L’ultima edizione delle Wsope 2026 a Praga si è conclusa con il trionfo del campione lituano Marius Kudzmanas. Il festival ha registrato numeri da record grazie al nuovo buy-in dimezzato a 5.000 euro. La partecipazione totale al torneo principale ha raggiunto 2.617 iscritti, primato assoluto nella storia delle Wsope. Kudzmanas ha conquistato il braccialetto d’oro e una prima moneta da 2 milioni di euro.

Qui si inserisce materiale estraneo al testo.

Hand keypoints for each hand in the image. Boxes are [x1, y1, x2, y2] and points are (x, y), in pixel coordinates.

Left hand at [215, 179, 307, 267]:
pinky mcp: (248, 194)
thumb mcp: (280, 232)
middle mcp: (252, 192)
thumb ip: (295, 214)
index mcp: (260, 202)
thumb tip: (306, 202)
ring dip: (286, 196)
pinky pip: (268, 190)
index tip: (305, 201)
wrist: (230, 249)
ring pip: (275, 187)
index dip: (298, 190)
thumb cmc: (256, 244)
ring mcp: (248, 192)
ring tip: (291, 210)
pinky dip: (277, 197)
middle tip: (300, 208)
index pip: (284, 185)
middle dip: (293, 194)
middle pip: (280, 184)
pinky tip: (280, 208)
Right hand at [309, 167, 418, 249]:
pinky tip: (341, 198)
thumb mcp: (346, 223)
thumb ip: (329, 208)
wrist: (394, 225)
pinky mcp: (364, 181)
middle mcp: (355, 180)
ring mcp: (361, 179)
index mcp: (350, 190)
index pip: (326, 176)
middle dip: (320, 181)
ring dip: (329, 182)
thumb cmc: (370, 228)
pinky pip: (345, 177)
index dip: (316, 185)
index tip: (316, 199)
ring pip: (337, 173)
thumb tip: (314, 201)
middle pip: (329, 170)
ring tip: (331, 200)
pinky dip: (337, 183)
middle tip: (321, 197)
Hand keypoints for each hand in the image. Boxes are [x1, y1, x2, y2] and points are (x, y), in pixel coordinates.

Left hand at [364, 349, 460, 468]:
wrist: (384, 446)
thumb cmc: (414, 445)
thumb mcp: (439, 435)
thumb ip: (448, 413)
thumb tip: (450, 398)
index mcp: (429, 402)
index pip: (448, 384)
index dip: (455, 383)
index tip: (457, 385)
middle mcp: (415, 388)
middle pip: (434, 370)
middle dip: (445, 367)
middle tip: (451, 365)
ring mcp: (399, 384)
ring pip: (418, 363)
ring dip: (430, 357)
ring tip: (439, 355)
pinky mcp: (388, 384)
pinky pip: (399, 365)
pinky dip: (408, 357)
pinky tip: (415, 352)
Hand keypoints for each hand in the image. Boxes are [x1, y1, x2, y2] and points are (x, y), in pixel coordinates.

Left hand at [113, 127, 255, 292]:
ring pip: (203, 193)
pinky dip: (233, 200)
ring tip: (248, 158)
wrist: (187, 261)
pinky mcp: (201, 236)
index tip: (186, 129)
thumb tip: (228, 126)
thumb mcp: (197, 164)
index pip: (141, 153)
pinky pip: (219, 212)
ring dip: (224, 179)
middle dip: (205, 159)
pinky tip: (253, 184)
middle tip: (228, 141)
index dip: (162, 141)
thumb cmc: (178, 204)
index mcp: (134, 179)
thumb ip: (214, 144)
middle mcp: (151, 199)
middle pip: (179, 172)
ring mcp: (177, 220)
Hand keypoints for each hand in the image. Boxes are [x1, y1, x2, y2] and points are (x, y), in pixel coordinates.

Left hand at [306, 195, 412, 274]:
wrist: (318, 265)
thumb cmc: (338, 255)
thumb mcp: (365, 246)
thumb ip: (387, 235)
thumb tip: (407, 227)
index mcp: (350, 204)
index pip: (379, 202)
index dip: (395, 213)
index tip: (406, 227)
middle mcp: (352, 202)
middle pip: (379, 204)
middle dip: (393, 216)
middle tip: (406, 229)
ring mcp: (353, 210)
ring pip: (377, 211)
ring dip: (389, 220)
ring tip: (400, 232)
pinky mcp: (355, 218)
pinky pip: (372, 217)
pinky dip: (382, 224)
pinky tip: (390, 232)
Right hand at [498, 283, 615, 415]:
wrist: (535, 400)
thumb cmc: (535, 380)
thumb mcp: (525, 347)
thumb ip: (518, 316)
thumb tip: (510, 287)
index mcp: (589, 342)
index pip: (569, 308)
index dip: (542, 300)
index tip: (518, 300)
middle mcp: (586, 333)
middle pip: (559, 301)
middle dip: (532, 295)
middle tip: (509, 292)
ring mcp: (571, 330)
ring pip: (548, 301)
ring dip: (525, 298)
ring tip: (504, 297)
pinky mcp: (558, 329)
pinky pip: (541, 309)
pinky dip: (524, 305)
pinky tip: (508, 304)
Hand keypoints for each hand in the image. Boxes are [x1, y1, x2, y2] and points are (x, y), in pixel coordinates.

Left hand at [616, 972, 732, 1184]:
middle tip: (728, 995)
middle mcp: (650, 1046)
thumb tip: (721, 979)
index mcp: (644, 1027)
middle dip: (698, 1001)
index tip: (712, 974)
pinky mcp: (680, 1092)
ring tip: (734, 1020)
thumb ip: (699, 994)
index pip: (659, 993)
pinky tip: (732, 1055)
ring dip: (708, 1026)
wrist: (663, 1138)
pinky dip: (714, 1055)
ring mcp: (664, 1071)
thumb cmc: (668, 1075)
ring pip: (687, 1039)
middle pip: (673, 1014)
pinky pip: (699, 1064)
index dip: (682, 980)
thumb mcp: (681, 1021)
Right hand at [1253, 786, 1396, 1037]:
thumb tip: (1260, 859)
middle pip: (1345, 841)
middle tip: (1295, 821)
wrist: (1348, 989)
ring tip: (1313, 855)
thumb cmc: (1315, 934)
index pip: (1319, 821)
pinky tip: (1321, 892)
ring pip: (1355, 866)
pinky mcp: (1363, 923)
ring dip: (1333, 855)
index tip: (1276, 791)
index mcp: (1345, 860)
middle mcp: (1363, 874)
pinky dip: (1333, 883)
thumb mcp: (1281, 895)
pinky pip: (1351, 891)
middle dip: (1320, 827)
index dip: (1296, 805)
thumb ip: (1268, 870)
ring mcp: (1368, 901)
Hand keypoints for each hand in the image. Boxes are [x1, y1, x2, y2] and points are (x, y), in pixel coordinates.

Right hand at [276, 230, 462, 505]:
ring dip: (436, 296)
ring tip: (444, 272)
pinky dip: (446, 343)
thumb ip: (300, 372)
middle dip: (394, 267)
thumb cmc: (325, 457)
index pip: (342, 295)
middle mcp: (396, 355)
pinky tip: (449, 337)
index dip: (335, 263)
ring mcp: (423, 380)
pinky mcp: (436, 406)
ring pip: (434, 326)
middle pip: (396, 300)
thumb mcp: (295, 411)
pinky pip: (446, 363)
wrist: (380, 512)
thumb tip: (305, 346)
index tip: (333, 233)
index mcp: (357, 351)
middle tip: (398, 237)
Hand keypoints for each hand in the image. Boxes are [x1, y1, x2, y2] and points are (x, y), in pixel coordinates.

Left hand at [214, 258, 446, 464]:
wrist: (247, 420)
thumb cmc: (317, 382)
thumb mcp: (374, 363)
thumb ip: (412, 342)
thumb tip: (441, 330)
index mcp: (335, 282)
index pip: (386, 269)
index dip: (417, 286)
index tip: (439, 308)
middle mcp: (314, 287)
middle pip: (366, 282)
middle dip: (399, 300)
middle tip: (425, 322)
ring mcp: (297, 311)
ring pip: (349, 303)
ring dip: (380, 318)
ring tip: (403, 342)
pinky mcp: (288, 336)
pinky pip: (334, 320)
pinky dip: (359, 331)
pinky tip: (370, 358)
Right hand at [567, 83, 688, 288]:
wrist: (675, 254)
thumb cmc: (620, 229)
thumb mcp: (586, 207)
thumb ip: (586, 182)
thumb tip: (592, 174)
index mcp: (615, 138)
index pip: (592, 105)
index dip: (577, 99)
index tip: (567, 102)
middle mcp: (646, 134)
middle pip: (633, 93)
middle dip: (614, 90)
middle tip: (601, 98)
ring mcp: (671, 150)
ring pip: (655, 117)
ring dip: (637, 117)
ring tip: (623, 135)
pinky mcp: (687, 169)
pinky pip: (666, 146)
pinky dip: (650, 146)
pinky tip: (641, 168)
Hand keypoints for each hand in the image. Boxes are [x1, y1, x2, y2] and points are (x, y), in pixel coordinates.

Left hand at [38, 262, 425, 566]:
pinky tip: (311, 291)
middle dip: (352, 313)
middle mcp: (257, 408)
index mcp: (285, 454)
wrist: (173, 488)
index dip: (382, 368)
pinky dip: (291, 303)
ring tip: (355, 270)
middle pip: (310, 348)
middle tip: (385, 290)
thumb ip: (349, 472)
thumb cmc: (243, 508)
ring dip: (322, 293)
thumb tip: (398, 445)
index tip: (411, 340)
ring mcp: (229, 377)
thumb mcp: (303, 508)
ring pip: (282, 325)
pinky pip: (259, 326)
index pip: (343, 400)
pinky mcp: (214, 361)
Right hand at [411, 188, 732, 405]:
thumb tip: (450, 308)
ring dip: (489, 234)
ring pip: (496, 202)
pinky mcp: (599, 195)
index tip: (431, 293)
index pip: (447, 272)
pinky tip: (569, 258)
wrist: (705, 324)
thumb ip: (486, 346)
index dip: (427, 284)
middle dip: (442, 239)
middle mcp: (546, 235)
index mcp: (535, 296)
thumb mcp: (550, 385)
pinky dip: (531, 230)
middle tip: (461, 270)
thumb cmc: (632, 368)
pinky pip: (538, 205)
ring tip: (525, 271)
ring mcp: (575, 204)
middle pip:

Nel testa a testa finale ha sconfitto il giapponese Akihiro Konishi, premiato con 1,2 milioni di euro per il secondo posto. Sul podio anche il professionista americano Chris Hunichen, terzo per 800.000 euro. Al tavolo finale sono arrivati inoltre Nikolay Bibov, Antonio Guimaraens e Hengtao Zhu. La nuova location di Praga, con il torneo ospitato al lussuoso hotel Hilton, ha spinto le iscrizioni molto oltre le precedenti edizioni di Rozvadov.
RISULTATI AZZURRI E PIAZZAMENTI AL TAVOLO FINALE
L’Italia del poker chiude le Wsope 2026 con qualche rimpianto e nessun braccialetto conquistato. Non accadeva dal 2019 che i giocatori italiani rimanessero senza titoli. Molti azzurri erano impegnati in parallelo in un importante evento a Dublino, riducendo la presenza complessiva a Praga. Sono arrivati comunque piazzamenti significativi. Il migliore sul piano economico è stato Mikel Calo, autore di tre itm per circa 130.000 euro complessivi. Il suo risultato di punta è il quinto posto nell’European circuit championship, con un premio da 115.000 euro nell’evento numero dodici.
Nello stesso final table Mario Colavita ha chiuso in nona posizione. Andreas Goeller è arrivato vicino al braccialetto con il quarto posto nel Monster stack, che gli è valso 72.540 euro. Nel Main event ben 26 italiani hanno centrato la zona premi. La migliore deep run è di Michele Di Lauro, trentottesimo classificato. Claudio Di Giacomo ha chiuso in the money per quattro volte. Nell’European circuit championship sono andati a premio 34 italiani, tra cui Daniele Sacchi e Vito Burgio.
I TORNEI DI CHIUSURA E LE VARIANTI DEL FESTIVAL
Nell’evento numero undici Super high roller ha vinto il tedesco Christopher Nam Nguyen. In questo torneo Mustapha Kanit ha chiuso quindicesimo per 27.000 euro. Nel Ggmillion$ high roller il successo da 600.000 euro è andato a Christian Pedersen. Dario Sammartino ha ottenuto un itm con il quarantasettesimo posto. Anche Umberto Ruggeri ha piazzato una bandierina chiudendo trentatreesimo. Nel torneo Plo double board bomb pot si registrano cinque itm azzurri. Il migliore è Dario De Paz, diciassettesimo.
La vittoria è andata allo statunitense Adam Geyer, che ha avuto la meglio su Mehmet Siginc. Tra i premiati italiani figurano anche Filippo Ragone, Simone Fumagalli e Michele Di Lauro. Nel torneo The closer si è messo in luce Fabio Giamberardini, nono per 9.500 euro. L’evento è stato vinto dal tedesco David Wintersberger. In chiusura hanno raggiunto la zona premi anche Luca Stevanato e Davide Marchi.